Pengamat Nilai Darurat Sipil Tidak Tepat
Editor: Makmun Hidayat
JAKARTA — Keputusan pemerintah untuk melakukan darurat sipil di tengah paparan COVID 19, dianggap tidak tepat. Karena kondisi Indonesia saat ini sedang menghadapi pandemi yang bisa dianalogikan sebagai perang menghadapi penyakit.
Pengamat militer, Connie Rahakundini Bakrie memaparkan bahwa Indonesia adalah negara demokrasi yang elemen terpentingnya adalah salus populis suprema lex yaitu keselamatan rakyat adalah hukum tertinggi.
“Atas dasar itulah, kebijakan ini saya sebut tidak tepat. Karena COVID 19 ini kan pandemi. Artinya harus menerapkan prinsip internasional state of emergency yang mengacu pada tiga hal, yaitu unsur membahayakan, unsur kebutuhan yang mengharuskan dan unsur keterbatasan waktu,” kata Connie saat dihubungi, Selasa (31/3/2020).
Ia menyebutkan pandemi itu mengandung unsur yang membahayakan keselamatan.
“Menghadapi pandemi ini sama saja dengan perang. Perang yang musuhnya tidak kelihatan dan banyak yang kita tidak tahu daripada yang kita tahu,” ujarnya.
Isu pandemi ini juga kompleks, lanjutnya, karena menyangkut tentang kehidupan dan kematian.
“Ini bukan tentang kemanusiaan. Dan karena kompleks maka ia melibatkan masyarakat, ekonomi, publik, politik, semuanya.
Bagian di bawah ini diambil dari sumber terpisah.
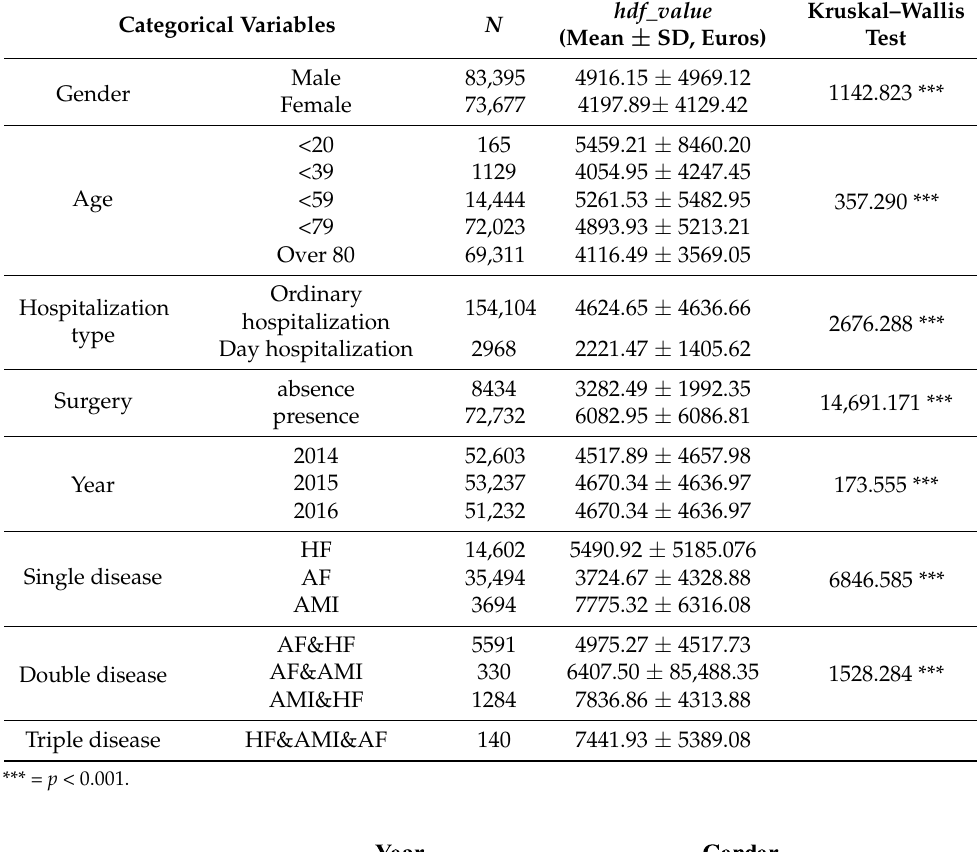
Table 3. Summary characteristics of hdf_value by each categorical factor.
Jadi dibutuhkan kekuatan yang bisa mengendalikan,” paparnya.
Connie juga menyebutkan bahwa kebijakan yang tidak darurat sipil dan tidak darurat militer ini merupakan kebijakan banci. “Kenapa banci, karena pasal-pasal di darurat sipil dan darurat militer setengahnya sudah dilakukan,” ucapnya.
Contohnya, pada ketentuan darurat sipil terkait pembatasan pada pasal 13, mengetahui percakapan pada pasal 17, membatasi rapat-rapat pada pasal 18 dan membatasi orang di luar rumah pada pasal 19.